What is needed.
Output the lines from the top of the entries below to the line with "Biografía del autor/a", both included, exactly and without pictures.

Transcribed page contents
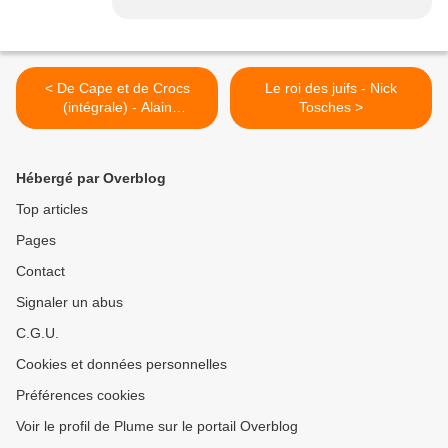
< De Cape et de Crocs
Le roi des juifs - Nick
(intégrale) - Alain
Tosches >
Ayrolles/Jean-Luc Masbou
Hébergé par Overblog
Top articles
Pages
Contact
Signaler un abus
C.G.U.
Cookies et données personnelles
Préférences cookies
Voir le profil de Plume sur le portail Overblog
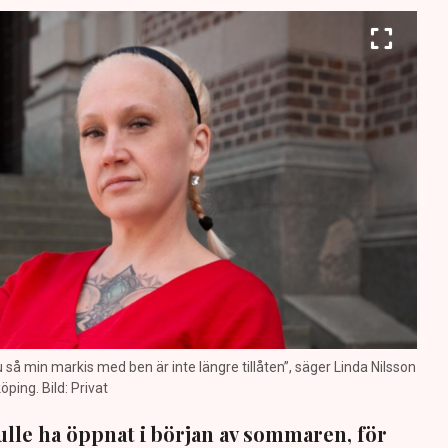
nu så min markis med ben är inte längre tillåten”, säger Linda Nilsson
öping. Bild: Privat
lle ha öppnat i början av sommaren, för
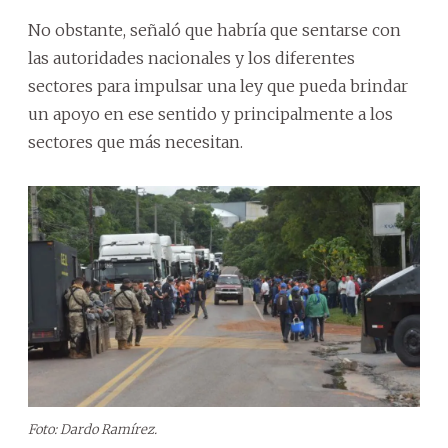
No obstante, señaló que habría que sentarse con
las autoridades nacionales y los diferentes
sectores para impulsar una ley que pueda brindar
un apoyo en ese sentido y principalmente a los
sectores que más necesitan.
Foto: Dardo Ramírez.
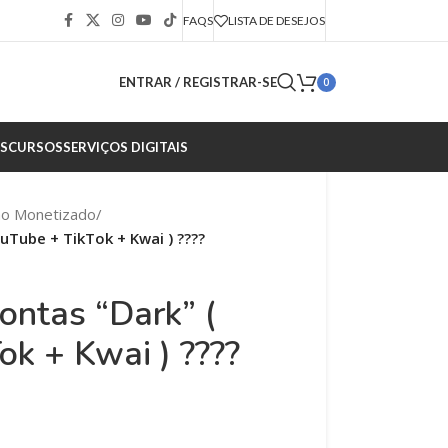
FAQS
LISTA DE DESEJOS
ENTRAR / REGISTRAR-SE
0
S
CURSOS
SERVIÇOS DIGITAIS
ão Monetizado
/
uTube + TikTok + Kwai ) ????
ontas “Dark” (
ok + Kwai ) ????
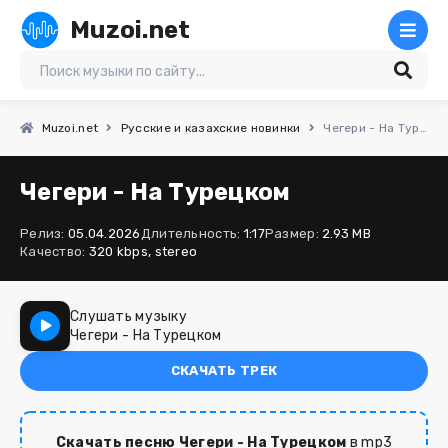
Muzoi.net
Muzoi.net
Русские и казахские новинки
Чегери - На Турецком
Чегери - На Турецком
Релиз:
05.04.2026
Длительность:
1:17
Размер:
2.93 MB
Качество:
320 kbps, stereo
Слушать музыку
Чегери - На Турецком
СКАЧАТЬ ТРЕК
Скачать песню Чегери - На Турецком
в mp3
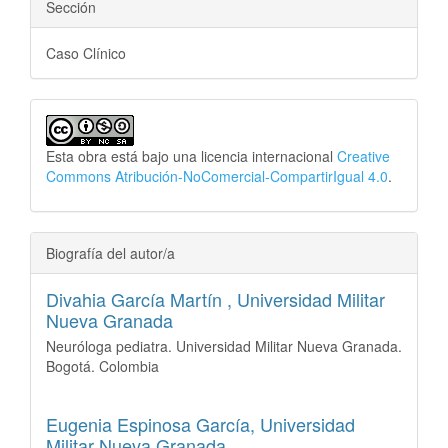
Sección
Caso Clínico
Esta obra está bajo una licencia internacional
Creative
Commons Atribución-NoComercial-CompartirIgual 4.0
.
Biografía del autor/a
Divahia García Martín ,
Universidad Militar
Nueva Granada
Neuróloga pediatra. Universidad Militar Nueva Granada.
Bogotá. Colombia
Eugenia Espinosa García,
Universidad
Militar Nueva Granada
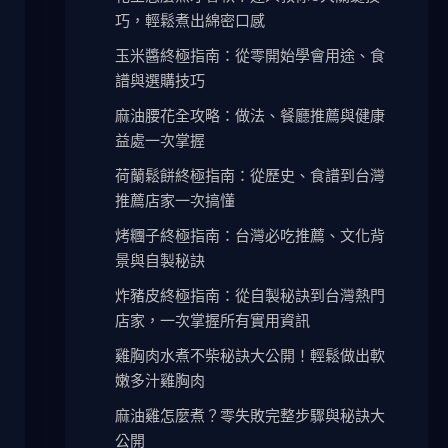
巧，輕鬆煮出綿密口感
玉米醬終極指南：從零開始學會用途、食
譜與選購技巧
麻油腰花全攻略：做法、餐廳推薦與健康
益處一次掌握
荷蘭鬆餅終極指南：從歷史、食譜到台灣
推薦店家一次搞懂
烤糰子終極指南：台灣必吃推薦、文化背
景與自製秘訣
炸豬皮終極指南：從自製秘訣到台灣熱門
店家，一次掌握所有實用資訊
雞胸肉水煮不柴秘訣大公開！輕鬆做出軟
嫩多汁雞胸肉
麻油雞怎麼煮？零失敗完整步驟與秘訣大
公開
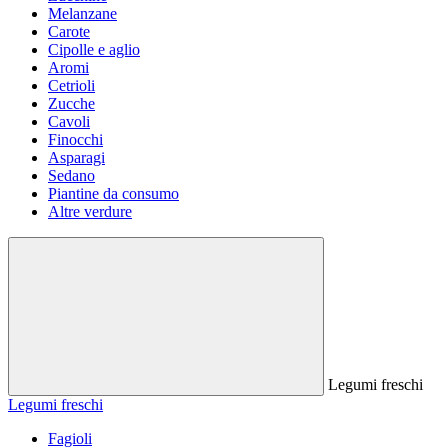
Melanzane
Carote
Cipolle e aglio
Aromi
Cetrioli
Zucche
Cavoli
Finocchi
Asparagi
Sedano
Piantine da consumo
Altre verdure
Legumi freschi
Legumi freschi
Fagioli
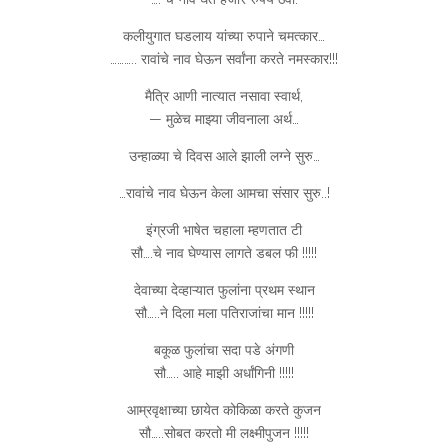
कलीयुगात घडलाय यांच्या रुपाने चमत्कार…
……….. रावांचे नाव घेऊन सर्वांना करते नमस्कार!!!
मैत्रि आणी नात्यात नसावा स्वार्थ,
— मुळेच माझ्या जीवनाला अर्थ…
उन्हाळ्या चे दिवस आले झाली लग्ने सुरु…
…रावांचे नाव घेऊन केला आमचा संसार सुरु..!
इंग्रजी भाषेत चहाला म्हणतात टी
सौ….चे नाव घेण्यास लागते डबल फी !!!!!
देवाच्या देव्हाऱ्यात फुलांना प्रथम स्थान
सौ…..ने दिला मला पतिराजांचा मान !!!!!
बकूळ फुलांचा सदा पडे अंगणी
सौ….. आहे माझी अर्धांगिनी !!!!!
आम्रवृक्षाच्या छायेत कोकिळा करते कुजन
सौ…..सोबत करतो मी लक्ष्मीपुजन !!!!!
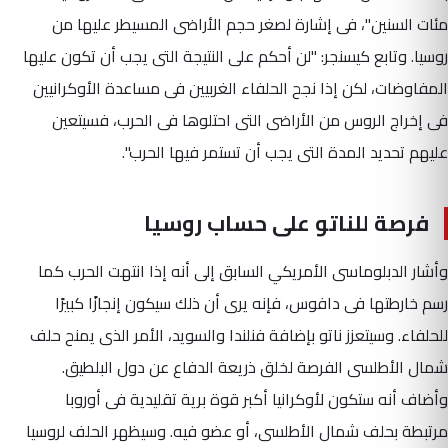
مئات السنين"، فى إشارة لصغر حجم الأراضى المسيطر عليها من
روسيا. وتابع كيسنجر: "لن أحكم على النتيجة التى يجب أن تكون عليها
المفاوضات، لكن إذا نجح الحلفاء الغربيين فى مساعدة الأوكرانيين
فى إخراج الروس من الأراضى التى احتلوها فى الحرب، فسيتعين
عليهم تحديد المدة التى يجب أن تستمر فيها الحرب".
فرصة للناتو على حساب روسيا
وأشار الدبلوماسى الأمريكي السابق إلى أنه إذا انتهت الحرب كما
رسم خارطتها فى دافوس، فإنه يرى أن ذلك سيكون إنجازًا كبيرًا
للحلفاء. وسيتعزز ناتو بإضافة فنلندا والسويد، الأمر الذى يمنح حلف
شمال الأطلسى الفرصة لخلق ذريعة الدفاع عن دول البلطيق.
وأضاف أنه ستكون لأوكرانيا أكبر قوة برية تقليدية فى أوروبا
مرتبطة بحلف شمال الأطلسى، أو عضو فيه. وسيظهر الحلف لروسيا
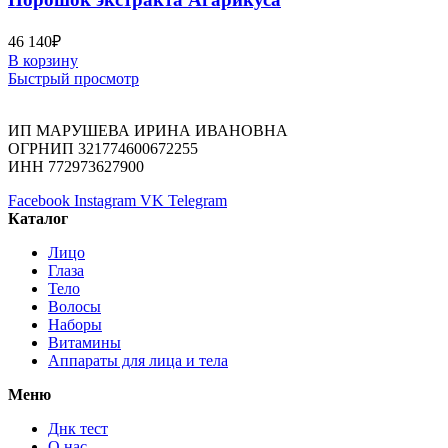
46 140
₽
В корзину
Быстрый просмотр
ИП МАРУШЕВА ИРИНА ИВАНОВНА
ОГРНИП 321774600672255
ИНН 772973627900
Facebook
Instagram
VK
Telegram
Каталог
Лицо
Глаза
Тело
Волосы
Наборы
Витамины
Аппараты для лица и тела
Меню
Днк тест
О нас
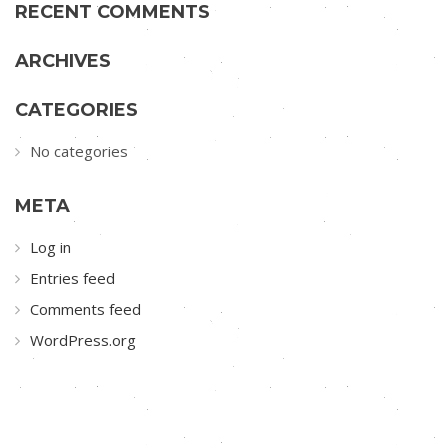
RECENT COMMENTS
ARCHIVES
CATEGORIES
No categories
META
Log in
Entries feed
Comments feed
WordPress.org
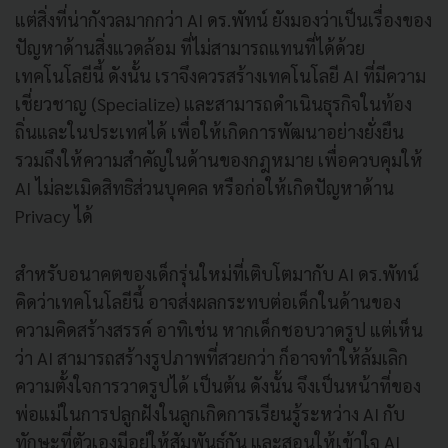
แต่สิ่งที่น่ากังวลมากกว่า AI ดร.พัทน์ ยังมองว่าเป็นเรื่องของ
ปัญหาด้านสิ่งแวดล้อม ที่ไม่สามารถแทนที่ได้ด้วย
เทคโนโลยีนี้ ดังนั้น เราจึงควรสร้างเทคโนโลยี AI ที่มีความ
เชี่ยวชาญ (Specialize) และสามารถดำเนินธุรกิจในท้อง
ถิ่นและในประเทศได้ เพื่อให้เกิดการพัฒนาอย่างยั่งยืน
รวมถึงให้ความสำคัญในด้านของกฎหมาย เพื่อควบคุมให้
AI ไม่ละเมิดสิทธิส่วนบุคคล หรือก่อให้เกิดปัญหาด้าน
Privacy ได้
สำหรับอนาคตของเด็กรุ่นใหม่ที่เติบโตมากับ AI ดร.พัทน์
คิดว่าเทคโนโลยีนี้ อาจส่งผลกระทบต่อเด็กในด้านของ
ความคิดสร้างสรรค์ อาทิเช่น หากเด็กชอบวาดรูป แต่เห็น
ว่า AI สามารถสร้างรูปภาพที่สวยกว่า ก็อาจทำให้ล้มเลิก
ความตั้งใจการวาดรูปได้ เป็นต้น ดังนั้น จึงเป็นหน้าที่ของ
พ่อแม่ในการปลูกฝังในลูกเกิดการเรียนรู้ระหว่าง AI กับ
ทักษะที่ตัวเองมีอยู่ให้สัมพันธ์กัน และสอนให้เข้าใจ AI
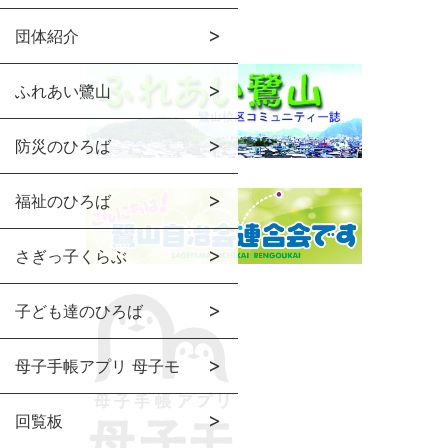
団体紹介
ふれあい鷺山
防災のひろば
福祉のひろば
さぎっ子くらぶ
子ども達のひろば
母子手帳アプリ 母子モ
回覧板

Exercise result.
< De Cape et de Crocs
Le roi des juifs - Nick
(intégrale) - Alain
Tosches >
Ayrolles/Jean-Luc Masbou
Hébergé par Overblog
Top articles
Pages
Contact
Signaler un abus
C.G.U.
Cookies et données personnelles
Préférences cookies
Voir le profil de Plume sur le portail Overblog
nu så min markis med ben är inte längre tillåten”, säger Linda Nilsson
öping. Bild: Privat
lle ha öppnat i början av sommaren, för
No obstante, señaló que habría que sentarse con
las autoridades nacionales y los diferentes
sectores para impulsar una ley que pueda brindar
un apoyo en ese sentido y principalmente a los
sectores que más necesitan.
Foto: Dardo Ramírez.
FAQS
LISTA DE DESEJOS
ENTRAR / REGISTRAR-SE
0
S
CURSOS
SERVIÇOS DIGITAIS
ão Monetizado
/
uTube + TikTok + Kwai ) ????
ontas “Dark” (
ok + Kwai ) ????
Muzoi.net
Muzoi.net
Русские и казахские новинки
Чегери - На Турецком
Чегери - На Турецком
Релиз:
05.04.2026
Длительность:
1:17
Размер:
2.93 MB
Качество:
320 kbps, stereo
Слушать музыку
Чегери - На Турецком
СКАЧАТЬ ТРЕК
Скачать песню Чегери - На Турецком
в mp3
Sección
Caso Clínico
Esta obra está bajo una licencia internacional
Creative
Commons Atribución-NoComercial-CompartirIgual 4.0
.
Biografía del autor/a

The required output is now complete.